使用下面的脚本卸载iptables的内核模块
#!/bin/bash
#/sbin/modprobe --version 2>&1 | grep -q module-init-tools \
# && NEW_MODUTILS=1 \
# || NEW_MODUTILS=0
NEW_MODUTILS=1
IPTABLES=iptables
IPV=ip
PROC_IPTABLES_NAMES=/proc/net/${IPV}_tables_names
NF_TABLES=$(cat "$PROC_IPTABLES_NAMES" 2>/dev/null)
echo $PROC_IPTABLES_NAMES
echo $NF_TABLES
rmmod_r() {
# Unload module with all referring modules.
# At first all referring modules will be unloaded, then the module itself.
local mod=$1
local ret=0
local ref=
# Get referring modules.
# New modutils have another output format.
[ $NEW_MODUTILS = 1 ] \
&& ref=$(lsmod | awk "/^${mod}/ { print \$4; }" | tr ',' ' ') \
|| ref=$(lsmod | grep ^${mod} | cut -d "[" -s -f 2 | cut -d "]" -s -f 1)
# recursive call for all referring modules
for i in $ref; do
rmmod_r $i
let ret+=$?;
done
# Unload module.
# The extra test is for 2.6: The module might have autocleaned,
# after all referring modules are unloaded.
if grep -q "^${mod}" /proc/modules ; then
modprobe -r $mod > /dev/null 2>&1
res=$?
[ $res -eq 0 ] || echo -n " $mod"
let ret+=$res;
fi
return $ret
}
flush_n_delete() {
# Flush firewall rules and delete chains.
[ ! -e "$PROC_IPTABLES_NAMES" ] && return 0
# Check if firewall is configured (has tables)

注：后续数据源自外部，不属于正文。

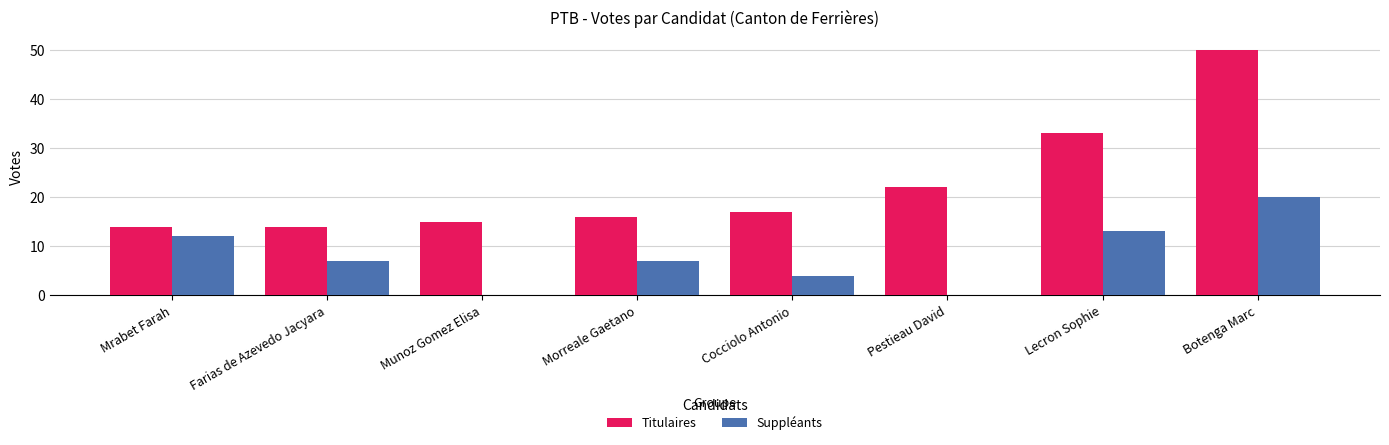

How many groups of bars are there?

8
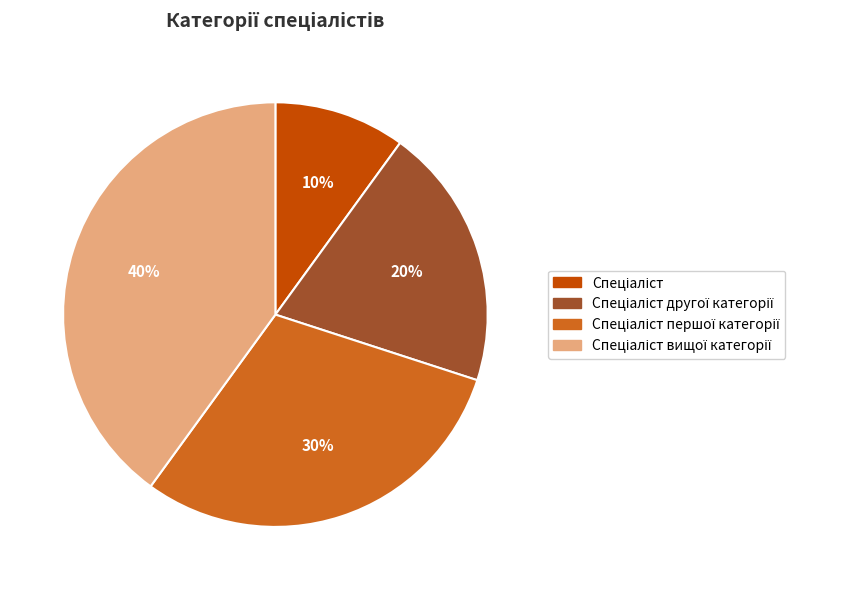

Is there any slice that represents more than half of the pie?

No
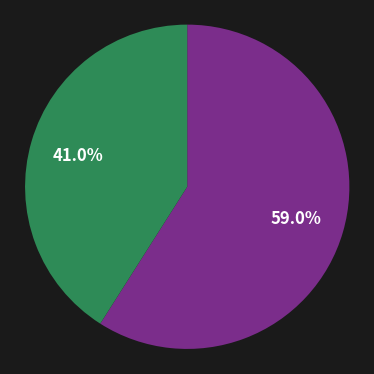

Rank the categories by value from lowest to highest.

2, 1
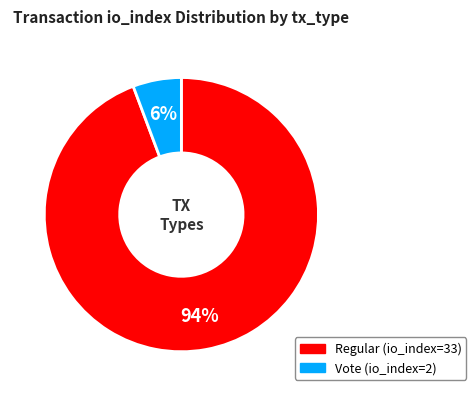

Between Regular (io_index=33) and Vote (io_index=2), which is larger?

Regular (io_index=33)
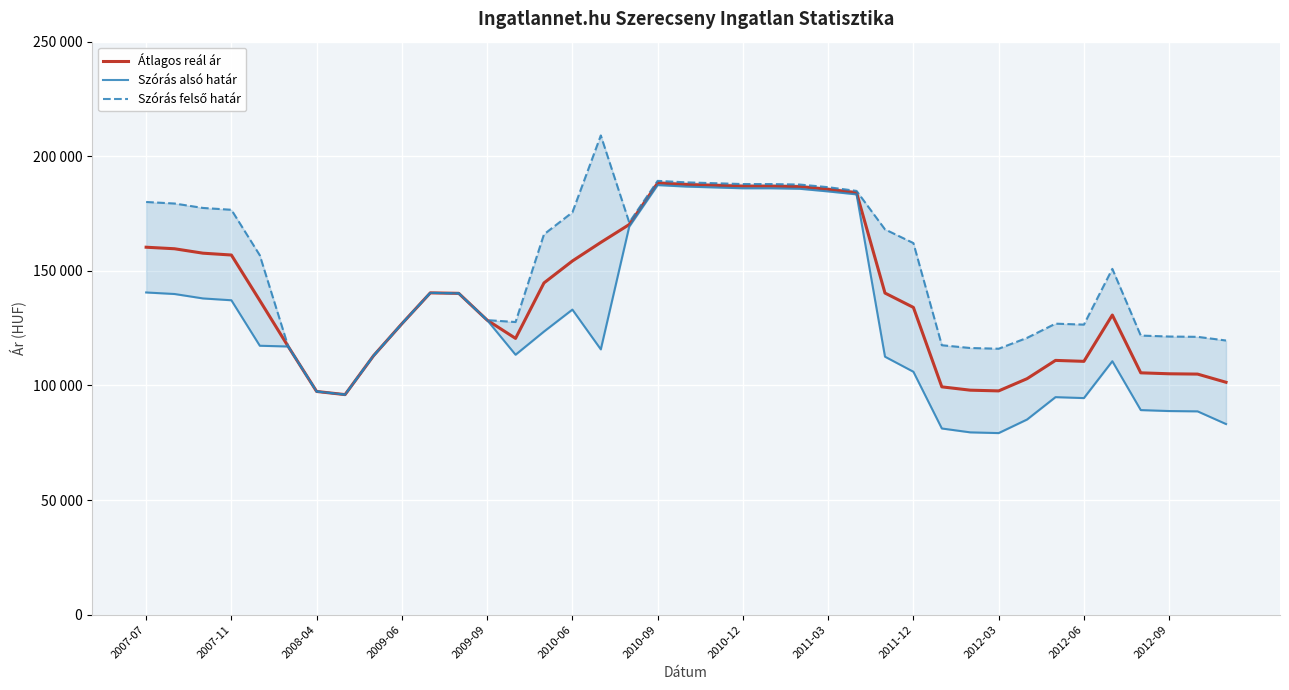

Which series has the largest total across all categories?

Szórás felső határ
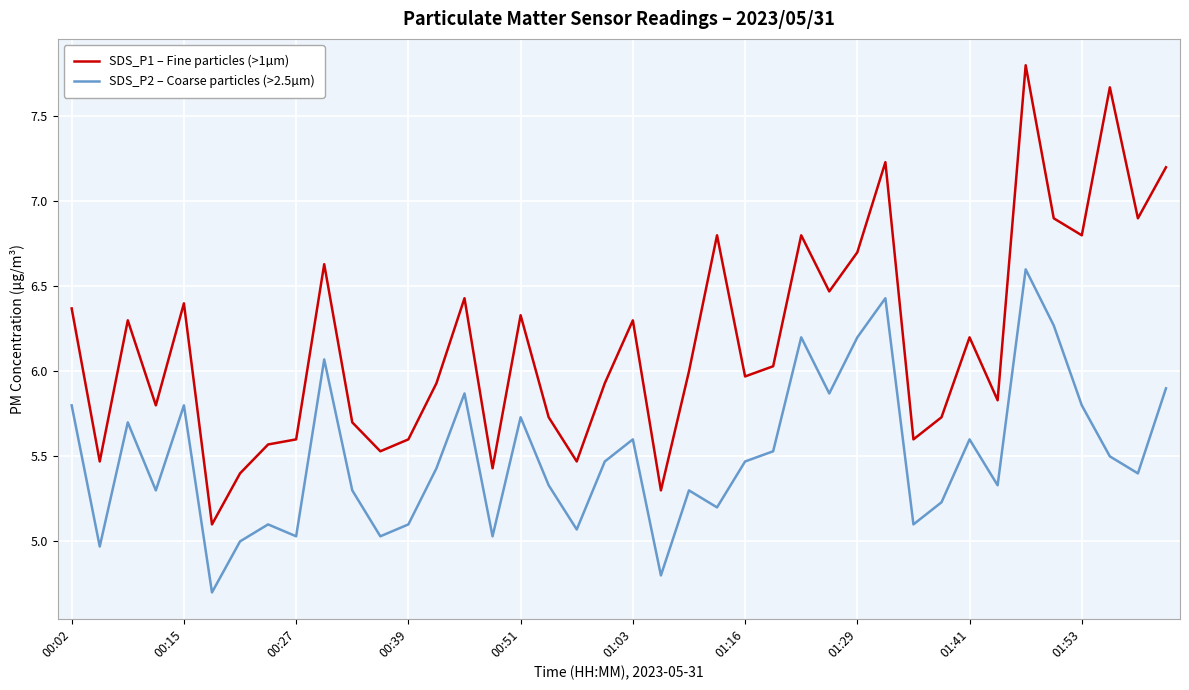

Count the number of data series in this chart.

2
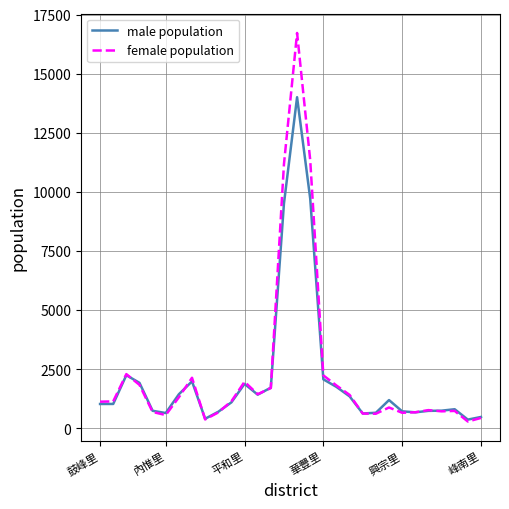

At how many categories does at least one series exceed 1563?

10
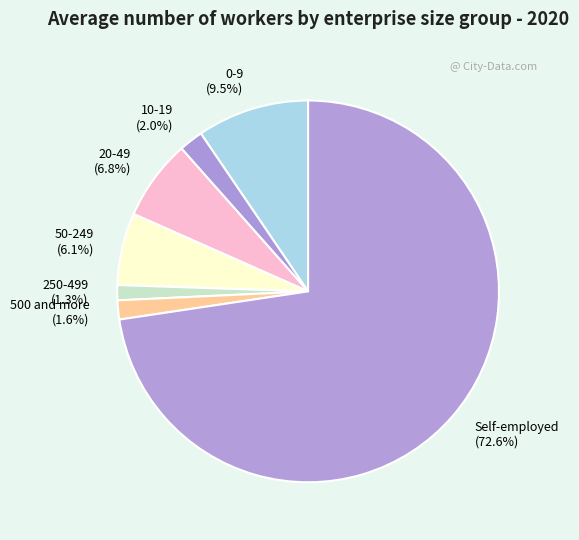

Is there a majority slice in this chart?

Yes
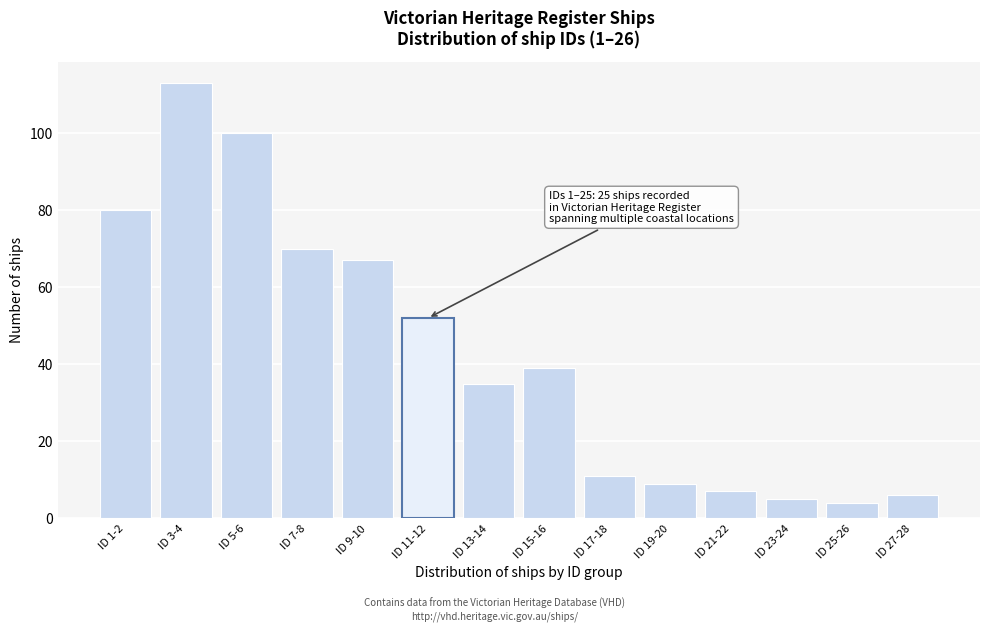

Reading left to right, what are all the values shown in this chart?

80	113	100	70	67	52	35	39	11	9	7	5	4	6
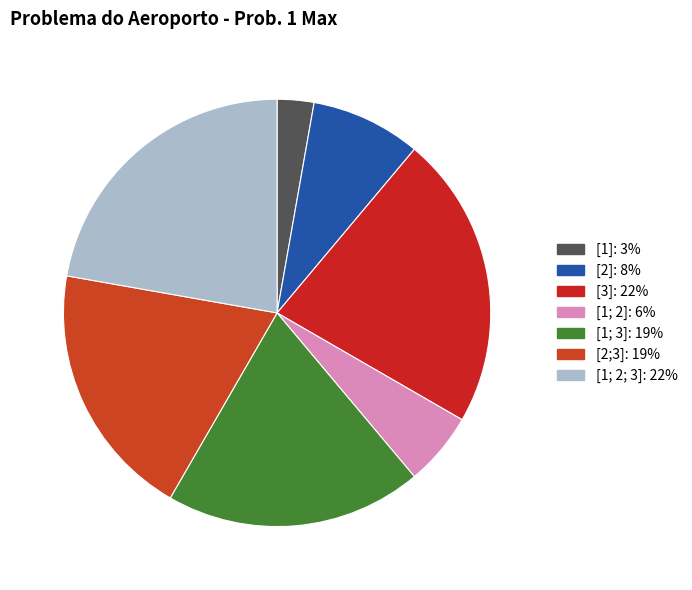

Approximately how many times larger is the value at [2] compared to [2;3]?

0.4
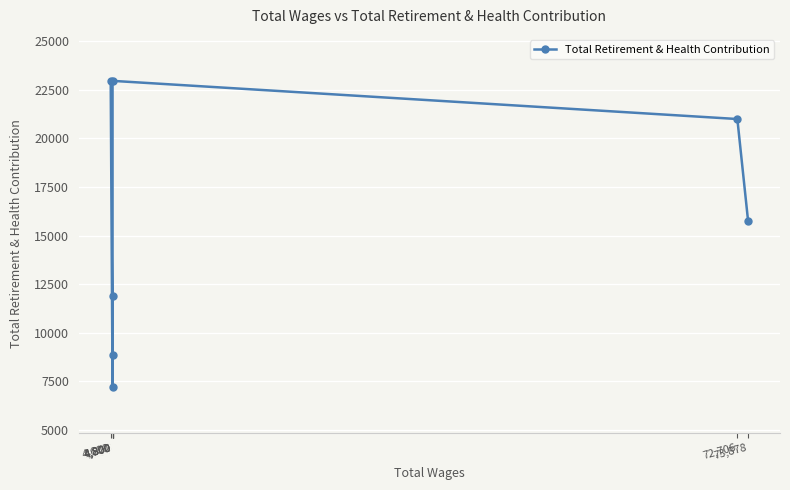

What is the label of the 2nd point from the right?

72,706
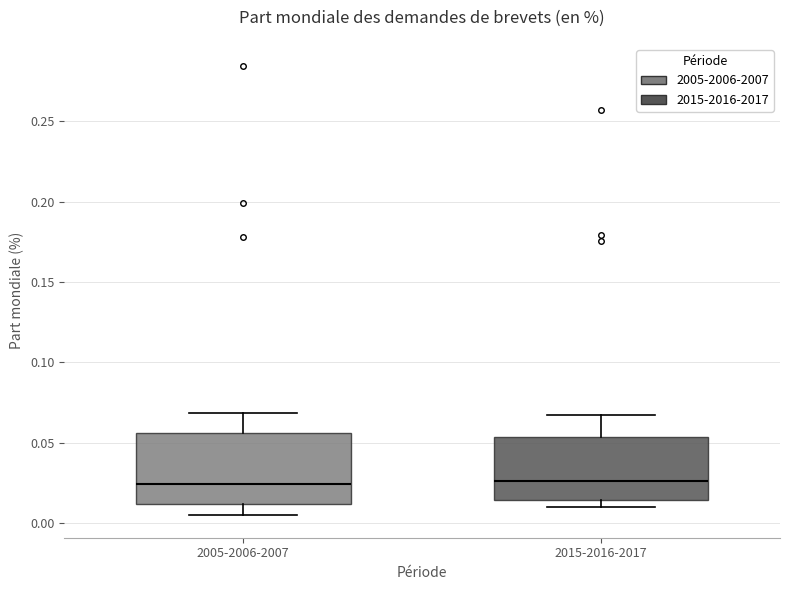

Which box is the tallest, from its lower edge to its upper edge?

2005-2006-2007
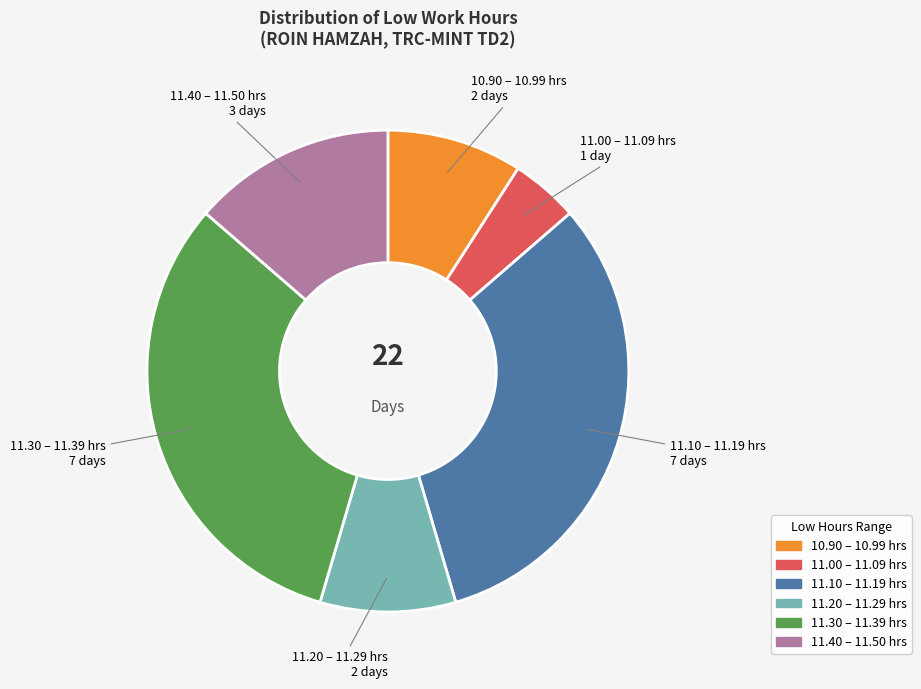

How many slices are in this pie chart?

6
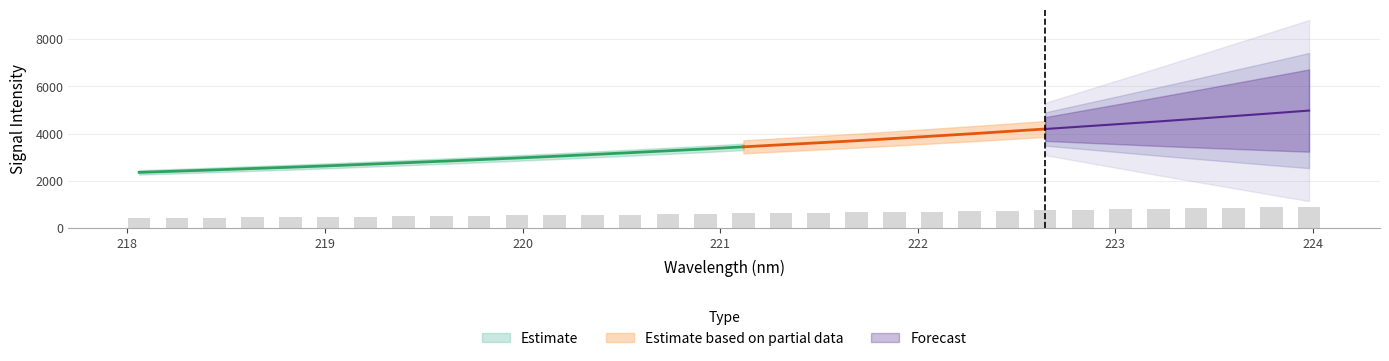

What value does the data have at 224?

895.2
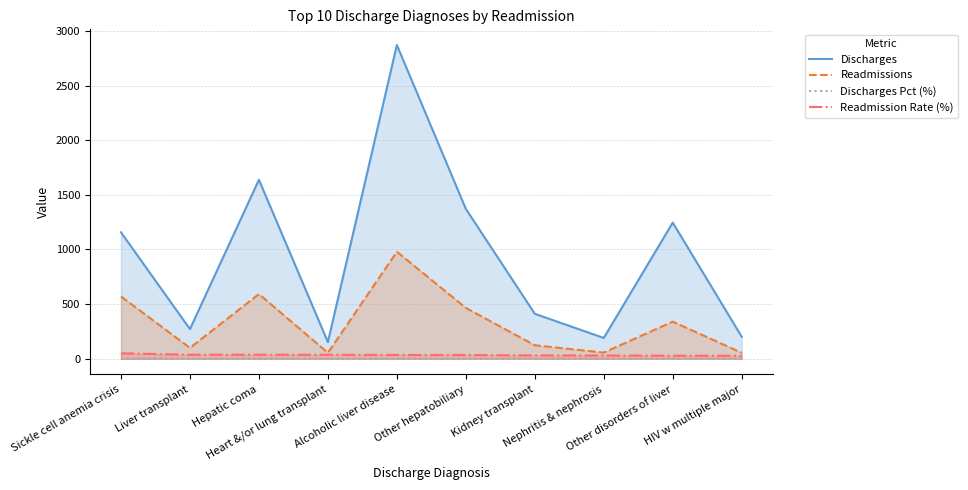

What is the label of the 6th point from the right?

Alcoholic liver disease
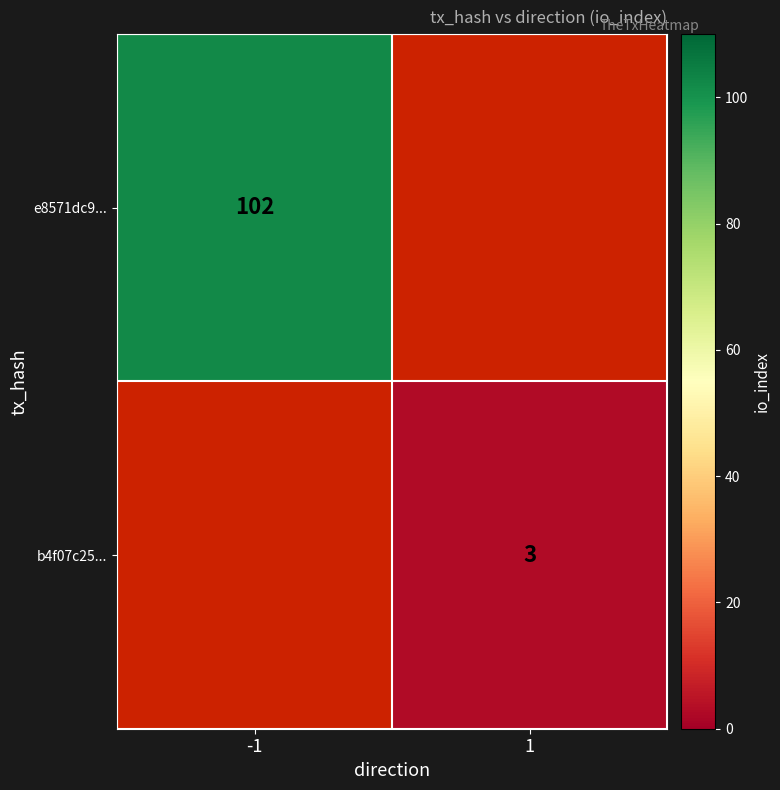

The e8571dc9... series shows 70 at -1. True or false?

False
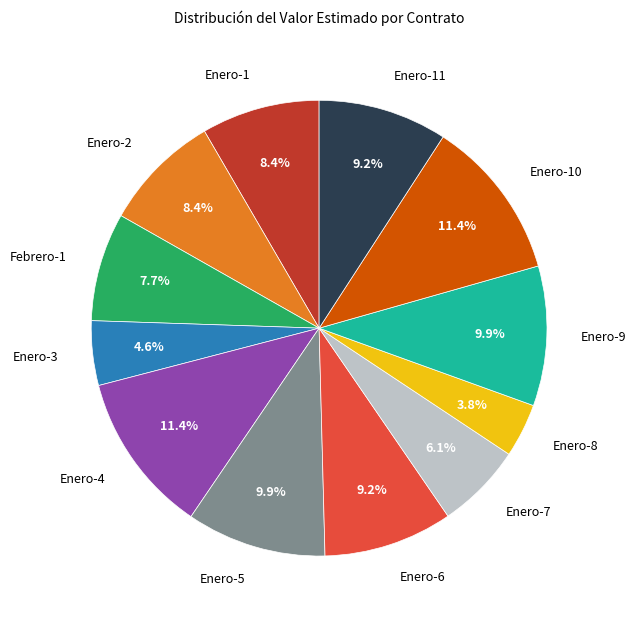

To the nearest percent, what is the difference between the largest and smallest slice percentages?

8%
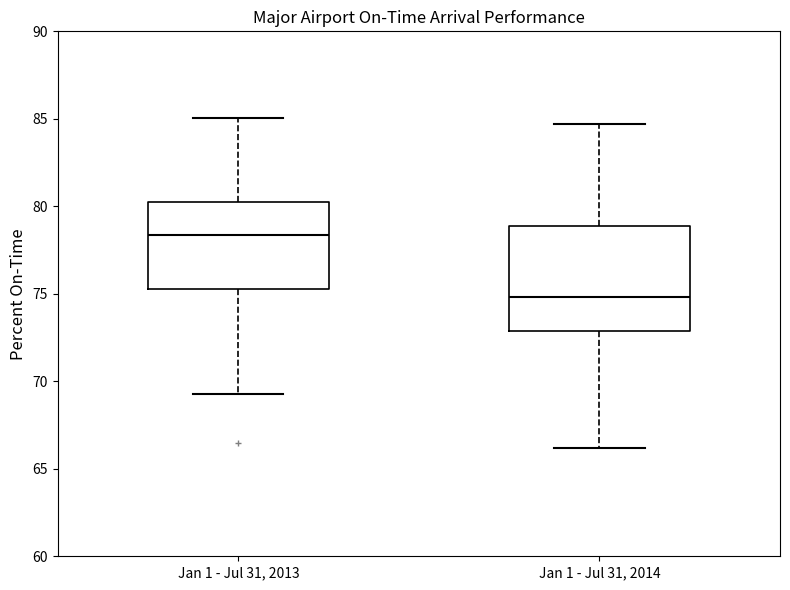

Reading left to right, transcribe this box plot: for each box, give where its median line is, the range the box spans, and where its two whiskers end, as read against the y-axis. The values are not printed on the chart, so give them approximately, as read against the axis.

Jan 1 - Jul 31, 2013: median 78.5, box 75.5 to 80.0, whiskers 69.5 to 85.0
Jan 1 - Jul 31, 2014: median 75.0, box 73.0 to 79.0, whiskers 66.0 to 84.5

[ -z "$NF_TABLES" ] && return 1
echo -n $"${IPTABLES}: Flushing firewall rules: "
ret=0
# For all tables
for i in $NF_TABLES; do
# Flush firewall rules.
$IPTABLES -t $i -F;
let ret+=$?;
# Delete firewall chains.
$IPTABLES -t $i -X;
let ret+=$?;
# Set counter to zero.
$IPTABLES -t $i -Z;
let ret+=$?;
done
#[ $ret -eq 0 ] && success || failure
echo
return $ret
}
flush_n_delete
rmmod_r iptable_nat
rmmod_r nf_nat_ipv4
rmmod_r iptable_filter
rmmod_r ip_tables
rmmod_r x_tables
rmmod_r nf_nat
rmmod_r nf_conntrack
在docker.service中,增加下面的drop-in配置,在服务启动之后卸载netfilter和conntrack的内核模块,就可以完全禁止docker使用iptables:参考:https://github.com/docker/docker/issues/16964#event-630903918
# vim /etc/systemd/system/docker.service.d/modprobe.conf
[Service]
ExecStartPost=-/bin/systemctl restart iptables
ExecStartPost=-/sbin/modprobe -r nf_nat_ipv4 nf_nat nf_conntrack_ipv4 nf_conntrack
然后重启docker服务:
# systemctl daemon-reload
# systemctl restart docker
# lsmod | grep conntrack
发现相关的内核模块已经卸载掉了。之后再执行ab测试,结果就可以达到物理机性能的100%!!!
[root@k8s-node-1 ~]# ab -c 50 -n 90000 http://172.24.103.2/
This is ApacheBench, Version 2.3 <$Revision: 1706008 $>
Copyright 1996 Adam Twiss, Zeus Technology Ltd, http://www.zeustech.net/
Licensed to The Apache Software Foundation, http://www.apache.org/
Benchmarking 172.24.103.2 (be patient)
Completed 9000 requests
Completed 18000 requests
Completed 27000 requests
Completed 36000 requests
Completed 45000 requests
Completed 54000 requests
Completed 63000 requests
Completed 72000 requests
Completed 81000 requests
Completed 90000 requests
Finished 90000 requests
Server Software: nginx/1.11.1
Server Hostname: 172.24.103.2
Server Port: 80
Document Path: /
Document Length: 612 bytes
Concurrency Level: 50
Time taken for tests: 6.055 seconds
Complete requests: 90000
Failed requests: 0
Total transferred: 76050000 bytes
HTML transferred: 55080000 bytes
Requests per second: 14864.62 [#/sec] (mean)
Time per request: 3.364 [ms] (mean)
Time per request: 0.067 [ms] (mean, across all concurrent requests)
Transfer rate: 12266.21 [Kbytes/sec] received
Connection Times (ms)
min mean[+/-sd] median max
Connect: 0 0 0.7 0 6
Processing: 0 3 1.4 3 14
Waiting: 0 3 1.4 3 14
Total: 2 3 1.5 3 15
Percentage of the requests served within a certain time (ms)
50% 3
66% 3
75% 3
80% 3
90% 5
95% 5
98% 6
99% 14
100% 15 (longest request)
但此时会引来其他的问题:
kube-proxy设置Service的相关命令都会失败。此时需要更换kube-proxy的方式,或者提交Service都用LoadBalancer方式?
Kubernetes 应该如何在flannel,Calico等底层网络模块中去选择,性能如何?